Experts Tackle Effectiveness of Welfare Reform at Symposium on 'Fighting Poverty in the Post-Welfare Era'

By limiting lifetime welfare benefits to sixty months, the Welfare Reform Act of August 1996 abolished the safety net needy families had relied on for the past six decades. Academics and practitioners have been engaged in a heated debate about the likely impacts of welfare reform. Will states succeed in moving people from welfare to jobs, especially if there is an economic downturn? What kind of support policies are needed to enable welfare recipients to get and keep a job? How can we create enough jobs at a living wage? And which policies will be most effective to support people who fall through the cracks of welfare reform?

The Center for Leadership and Public Interest Advocacy has invited four prominent experts with opposing points of view to examine the success or failure of current directions in welfare policy and to debate both the likely outcome of current reforms and what actions should be taken now to address the persistence of poverty in the fifty states.
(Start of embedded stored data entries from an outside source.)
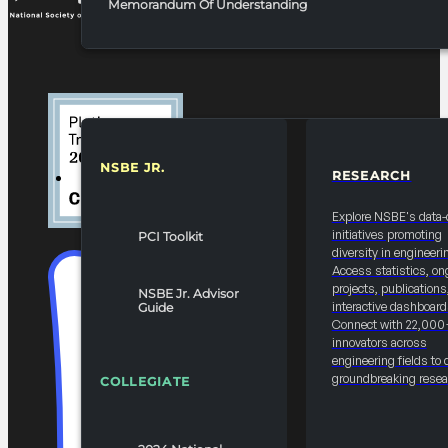
Memorandum Of Understanding
NSBE JR.
RESEARCH
RESOURCES & REPORTS
Explore NSBE's data-
initiatives promoting
PCI Toolkit
diversity in engineeri
Access statistics, on
projects, publications
NSBE Jr. Advisor
interactive dashboard
Guide
Connect with 22,000
innovators across
engineering fields to 
groundbreaking resea
COLLEGIATE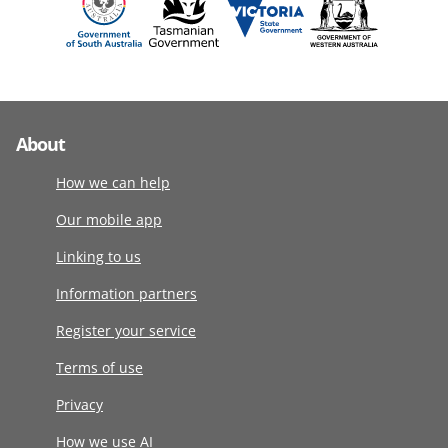
About
How we can help
Our mobile app
Linking to us
Information partners
Register your service
Terms of use
Privacy
How we use AI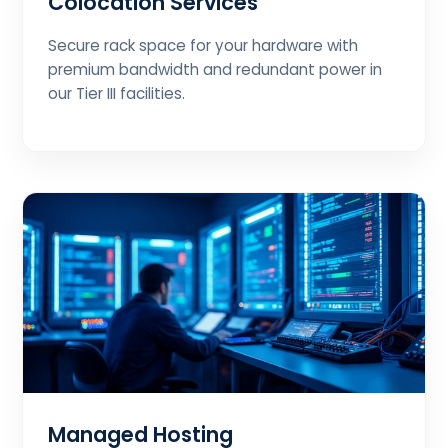
Colocation Services
Secure rack space for your hardware with
premium bandwidth and redundant power in
our Tier III facilities.
Managed Hosting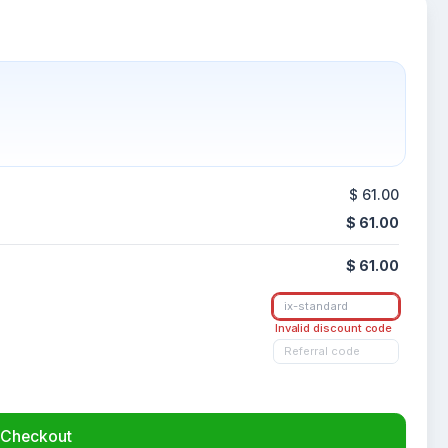
$ 61.00
$ 61.00
$ 61.00
Invalid discount code
Checkout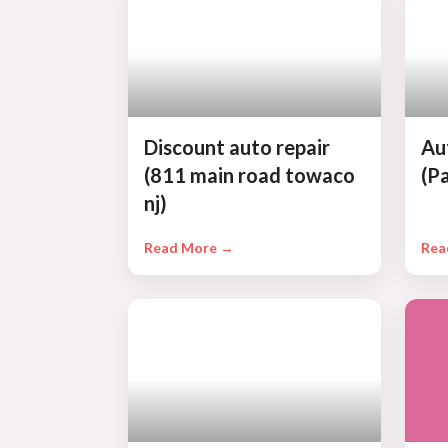
Discount auto repair
Au
(811 main road towaco
(P
nj)
Read More →
Rea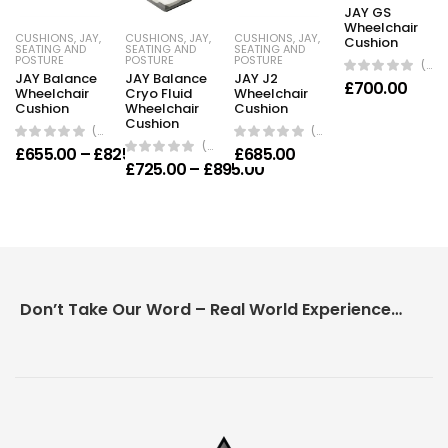
JAY GS
Wheelchair
CUSHIONS
,
JAY
,
CUSHIONS
,
JAY
,
CUSHIONS
,
JAY
,
Cushion
SEATING AND
SEATING AND
SEATING AND
POSTURE
POSTURE
POSTURE
(0 Reviews)
JAY Balance
JAY Balance
JAY J2
£
700.00
Wheelchair
Cryo Fluid
Wheelchair
Cushion
Wheelchair
Cushion
Cushion
(0 Reviews)
(0 Reviews)
(0 Reviews)
Price range: £655.00 through £825.00
£
655.00
–
£
825.00
£
685.00
Price range: £725.00 th
£
725.00
–
£
895.00
Don’t Take Our Word – Real World Experience Matters!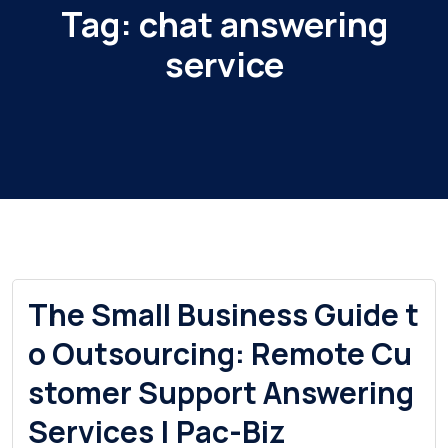
Tag:
chat answering
service
The Small Business Guide t
o Outsourcing: Remote Cu
stomer Support Answering
Services | Pac-Biz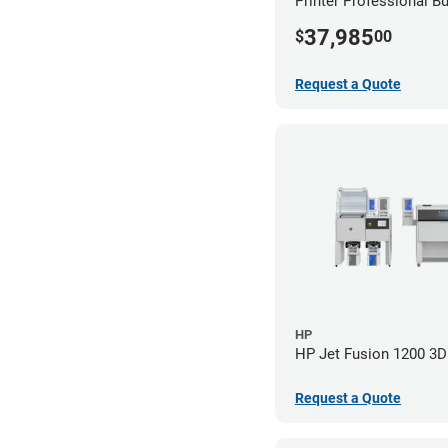
Printer Professional B
37,985
$
00
Request a Quote
HP
HP Jet Fusion 1200 3D 
Request a Quote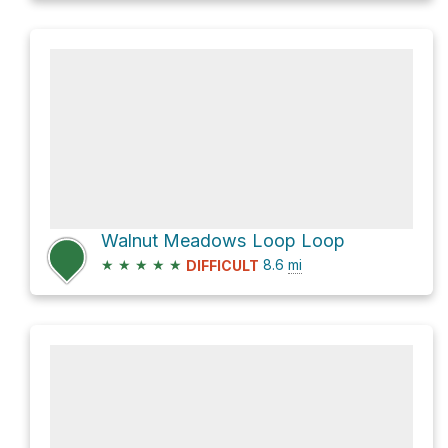
Walnut Meadows Loop Loop
★
★
★
★
★
8.6
mi
DIFFICULT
The symposium, titled "Fighting Poverty in the Post-Welfare Era: A Debate," will take place April 24 at 7:30 pm in the art museum's Gamble Auditorium.

Moderated by New York Times reporter Jason DeParle, who has written extensively on welfare and social issues, the debate will include these panelists: Mary Jo Bane, the John F. Kennedy School of Government, Harvard University; Diane Dujon, Center for Community and Public Service, UMass/Boston; Frances Fox Piven, City University of New York; and, Lawrence Mead, New York University.

"No issue goes to the heart of what role government can or should play regarding the well-being of our citizens more than the effectiveness of programs aimed at giving the disadvantaged the options and opportunities to live decent, productive lives," said center director Eva Paus. "The Center for Leadership and Public Interest Advocacy is committed to fostering solid understandings of the key issues facing our society and of the different approaches toward solving them as a necessary condition for both effective public interest advocacy and decision-making in the private sector."